Del. Mark D. Sickles (D-Fairfax), seated right, gets a standing ovation after an emotional speech on a bill relating to religious objections to same-sex marriage at the Capitol in Richmond on Feb. 16. (Steve Helber/AP)

The Virginia House passed a bill Tuesday that would prohibit the government from punishing people and businesses who discriminate against same-sex couples, transgender individuals and those who have sex outside marriage.

Supporters say the Government Nondiscrimination Act is needed to protect what they call religious freedom in the face of shifting cultural attitudes toward gay rights and the legalization of gay marriage. Opponents say it’s a “license to discriminate,” with broad-reaching consequences.

The bill passed the Republican-controlled chamber 56 to 41, with seven Republican members voting “no,” two not voting and one absent. Although the vote is a win for the socially conservative wing of the party, the fact that some Republicans voted against it reflects a divide within the Republican Party in Virginia and the nation.

Before the vote, Del. Mark D. Sickles (D-Fairfax), who is openly gay, gave an emotional floor speech urging his colleagues to consider the sweep of history before they cast a vote that will stay with them for the rest of their lives.

“You’ll have to excuse me for taking this bill a little personally,” he said.

Gov. Terry McAuliffe (D) has said he would veto the measure if it passes the Senate and reaches his desk. But, Sickles said, “Your kids will be looking back at what you do today and how you vote on this bill.”

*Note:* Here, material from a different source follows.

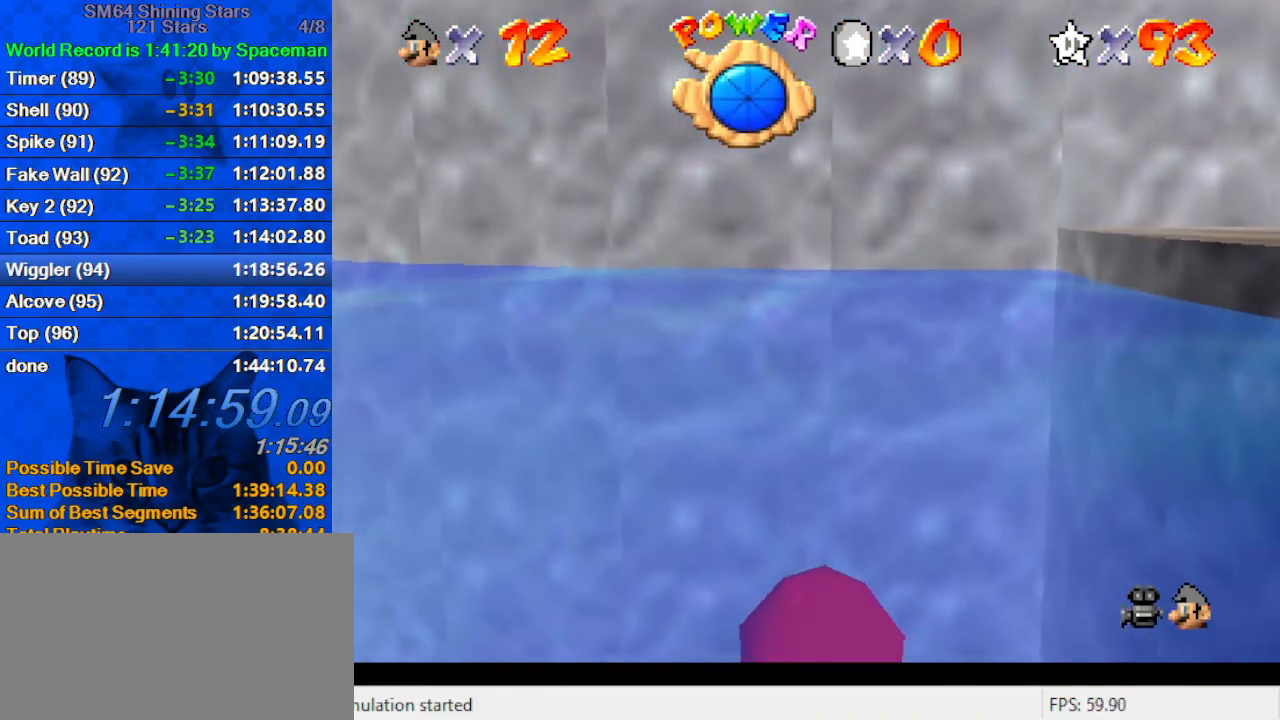
{"keys": ["right", "shift"], "events": [[133, "shift", "up"], [233, "a", "up"], [400, "shift", "down"]]}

He went on to read from the program of Equality Virginia’s annual dinner, noting prominent businesses and political donors that support gay rights, including utility giant Dominion, whose ad trumpeted the “power of diversity,” and Lutheran Family Services.

He received a standing ovation from House Democrats.

The bill’s sponsor, Del. C. Todd Gilbert (R-Shenandoah), defended the bill, which he said would provide reasonable accommodation for deeply held religious beliefs.

“We find ourselves constantly under attack by the shifting cultural winds . . . that blow against us,” Gilbert said.

Gay rights activists are not satisfied with equality, he said, “and they will not be satisfied until people of faith are driven out of this discourse. They want us driven out.”

At Gilbert’s urging, some of his colleagues clapped and stood for him, as well.

Under the bill, an individual, corporation, partnership, association, trust, society or any other legal or commercial entity can cite religious belief in defense of its opposition to gay couples, transgender people or unmarried couples without fear of losing tax benefits, grants, contracts, loans, scholarships, certification, accreditation or jobs. There are exceptions for hospitals making decisions about visitation or emergency medical treatment.